* begin PAGE EXTRACT *
# Reasonable Price with 0%?



## thecommish16 (Oct 16, 2006)

I got quoted 32k with 0% (This MAY be out the door...I couldn't tell from the email. Is this acceptable with the 0%? How low should I EXPECT them to go while giving me the 0%??


----------



## Daisey_Moonshine (May 13, 2007)

That depends. Financing is a lucaritve business.

What is the interest on the remainder of the loan after the 0% financing is up? Get out your calculator and see if you are willing to pay the interest on that loan on the remainder of the money owed. Maybe you could get your financing locked-in and do better than the 0% offer.

You can also shop for loans like you would on a car. You dont have to take the dealer's financing. You could go through your own bank, such as where you have your home loan and refinance your home loan to get the car, using the car as collateral.


----------



## GOATGIRL (Feb 6, 2006)

Before deciding anything, ask the dealer if that is out the door including tax, tag, title, and fees. Then I would ask him what he is selling you the car for and get a break down on how much you are paying for taxes and all that other stuff.

If it is out the door, depending on where in the country you are, it sounds decent but get all your info first!  

Good Luck!!!!


----------



## thecommish16 (Oct 16, 2006)

funny....one dealer sent me the monthly payments instead of the price of the car...


----------



## noz34me (Dec 15, 2005)

thecommish16 said:


> funny....one dealer sent me the monthly payments instead of the price of the car...


Do not let 0% entice you into paying $32K for one of these cars. You will regret it. 0% and $27K- - Maybe.


----------



## thecommish16 (Oct 16, 2006)

32280 with 0% for 60 is what I just got offered....thats like 1000 off sticker, are they kidding?
* end PAGE EXTRACT *
◆ TASK OBJECTIVE
Repeat word for word the part of the thread on the 0% financing offer that begins at "I got quoted" and stops after "(May 13, 2007)".
* begin EXTRACTED MATERIAL *
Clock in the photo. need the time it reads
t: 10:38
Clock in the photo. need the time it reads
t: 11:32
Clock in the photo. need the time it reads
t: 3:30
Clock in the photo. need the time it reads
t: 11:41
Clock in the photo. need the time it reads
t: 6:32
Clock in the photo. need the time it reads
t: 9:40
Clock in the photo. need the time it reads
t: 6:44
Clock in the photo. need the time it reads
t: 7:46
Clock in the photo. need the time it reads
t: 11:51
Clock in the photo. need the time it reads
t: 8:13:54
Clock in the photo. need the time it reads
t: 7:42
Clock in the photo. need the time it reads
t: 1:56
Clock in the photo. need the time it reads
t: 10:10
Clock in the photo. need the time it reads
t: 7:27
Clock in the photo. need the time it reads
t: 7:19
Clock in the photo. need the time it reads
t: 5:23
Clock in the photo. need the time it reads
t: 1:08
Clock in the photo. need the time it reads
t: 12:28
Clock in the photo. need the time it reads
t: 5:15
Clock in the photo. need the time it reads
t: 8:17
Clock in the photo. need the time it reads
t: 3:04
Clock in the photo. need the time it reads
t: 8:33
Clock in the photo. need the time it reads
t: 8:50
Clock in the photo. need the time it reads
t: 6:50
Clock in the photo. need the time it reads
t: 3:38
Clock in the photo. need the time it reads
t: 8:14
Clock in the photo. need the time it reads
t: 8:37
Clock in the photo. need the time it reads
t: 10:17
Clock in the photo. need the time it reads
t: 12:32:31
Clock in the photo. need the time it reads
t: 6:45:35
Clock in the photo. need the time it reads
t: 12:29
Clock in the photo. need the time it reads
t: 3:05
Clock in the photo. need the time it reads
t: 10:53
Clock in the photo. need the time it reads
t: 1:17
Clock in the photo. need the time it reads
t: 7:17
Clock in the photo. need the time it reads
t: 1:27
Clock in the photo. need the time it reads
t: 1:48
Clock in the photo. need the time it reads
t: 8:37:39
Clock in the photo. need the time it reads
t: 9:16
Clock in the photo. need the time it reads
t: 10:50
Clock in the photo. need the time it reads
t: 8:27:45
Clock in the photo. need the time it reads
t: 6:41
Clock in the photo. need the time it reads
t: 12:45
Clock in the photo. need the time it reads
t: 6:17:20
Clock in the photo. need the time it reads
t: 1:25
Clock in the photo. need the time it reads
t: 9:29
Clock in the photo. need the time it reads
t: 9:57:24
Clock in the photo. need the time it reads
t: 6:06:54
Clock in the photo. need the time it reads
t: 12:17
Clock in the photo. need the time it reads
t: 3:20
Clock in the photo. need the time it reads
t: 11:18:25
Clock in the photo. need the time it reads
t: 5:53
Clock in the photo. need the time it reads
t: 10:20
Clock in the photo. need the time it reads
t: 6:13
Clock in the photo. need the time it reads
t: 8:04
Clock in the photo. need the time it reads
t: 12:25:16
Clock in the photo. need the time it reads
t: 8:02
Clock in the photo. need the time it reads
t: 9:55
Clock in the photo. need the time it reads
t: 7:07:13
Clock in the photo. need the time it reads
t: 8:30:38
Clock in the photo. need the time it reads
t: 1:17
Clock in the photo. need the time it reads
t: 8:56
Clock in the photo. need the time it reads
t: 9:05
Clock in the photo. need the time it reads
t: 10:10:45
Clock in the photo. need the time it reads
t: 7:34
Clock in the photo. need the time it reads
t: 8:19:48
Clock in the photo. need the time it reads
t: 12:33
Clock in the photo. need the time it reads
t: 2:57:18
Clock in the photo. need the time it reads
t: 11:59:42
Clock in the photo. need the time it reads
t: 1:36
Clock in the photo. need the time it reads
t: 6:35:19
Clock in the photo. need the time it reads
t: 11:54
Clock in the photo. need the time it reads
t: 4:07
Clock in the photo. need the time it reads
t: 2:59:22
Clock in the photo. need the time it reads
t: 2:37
* end EXTRACTED MATERIAL *
◆ FINAL RESULT
I got quoted 32k with 0% (This MAY be out the door...I couldn't tell from the email. Is this acceptable with the 0%? How low should I EXPECT them to go while giving me the 0%??


----------



## Daisey_Moonshine (May 13, 2007)